While they were there, Jim, the leader of Operation Honduras, asked the director of the home if there were any children who had medical needs that weren't being met.  The director introduced Jim to Brenda, an 8-year-old girl who couldn't hear.

Brenda was given a hearing test, and two hearing aids were made for her so that she could hear!  Brenda was the first patient tested and fitted for hearing aids by Operation Honduras volunteers.  The next year, the group returned to build more renovations at Emmanuel, and there were 10 children waiting for them--all needing hearing aids with no way to pay for them.

To date, now 15 years later, Operation Honduras, with the help of the Starkey Foundation, has tested and fitted 5,106 children with hearing aids in Honduras.  All of these children have been given the gift of hearing because a few people in Pennsylvania love Jesus and believe that as His followers, it is their job to help others.  They give their time, their money, their talent and their love to the children of Honduras.  And they feel blessed for the priviledge.

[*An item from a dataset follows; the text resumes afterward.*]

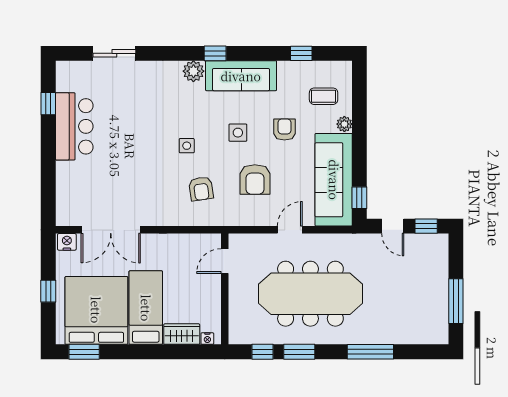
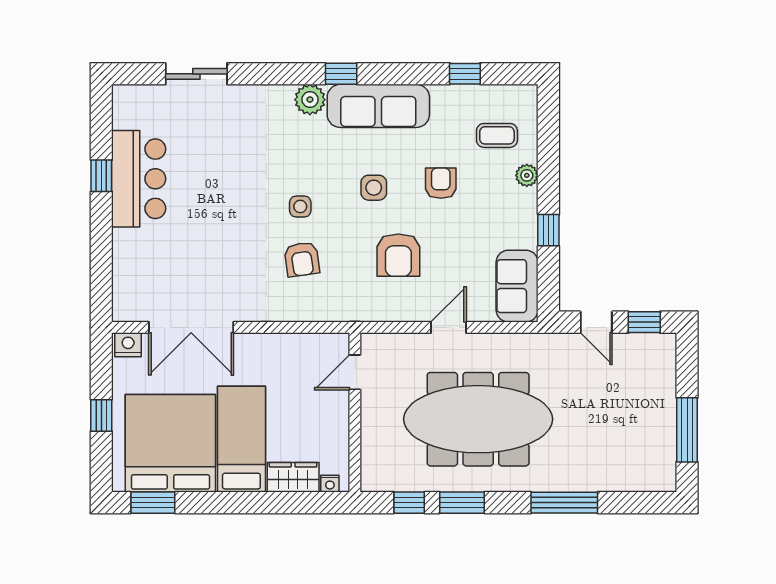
window: (48, 104) -> (101, 176), moved
sofa: (334, 180) -> (517, 286), width x0.54, depth x0.79
armchair: (201, 189) -> (302, 259), moved
window: (359, 198) -> (548, 230), moved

One time, Jesus was traveling in a region called Decapolis.  People brought a deaf man--a man who couldn't hear--to him and begged for his help.  Long story short, Jesus healed the man and the man and his friends were astonished!

Jesus calls all Christians to carry on his work of caring for people.  There are many ways to do this.  Some people travel the world, providing hearing aids to those who need but cannot afford them.  Some people donate money and supplies that help make that work possible.  All of us can choose to be friendly and kind to people we meet who may be differently abled.  Maybe you know someone who has trouble hearing, or seeing, or walking.  Maybe you know someone who has special challenges that make daily living more difficult than most.  These folks don't need to be stared at or teased or ignored.  They need friendship and love, just like the rest of us.  We can do that, right?  We can make it our mission to be friends.  Good.

Let's Pray.  Dear God, we thank you for the dedication and work of the Operation Honduras volunteers and so many like them throughout the Church.  Help us to do what we can to continue Christ's mission of loving care and friendship.  Amen.

Operation Honduras and the Starkey Foundation only donate hearing aids where follow-up care, such as battery replacement and needed therapies are available.  Please check out their website for further information.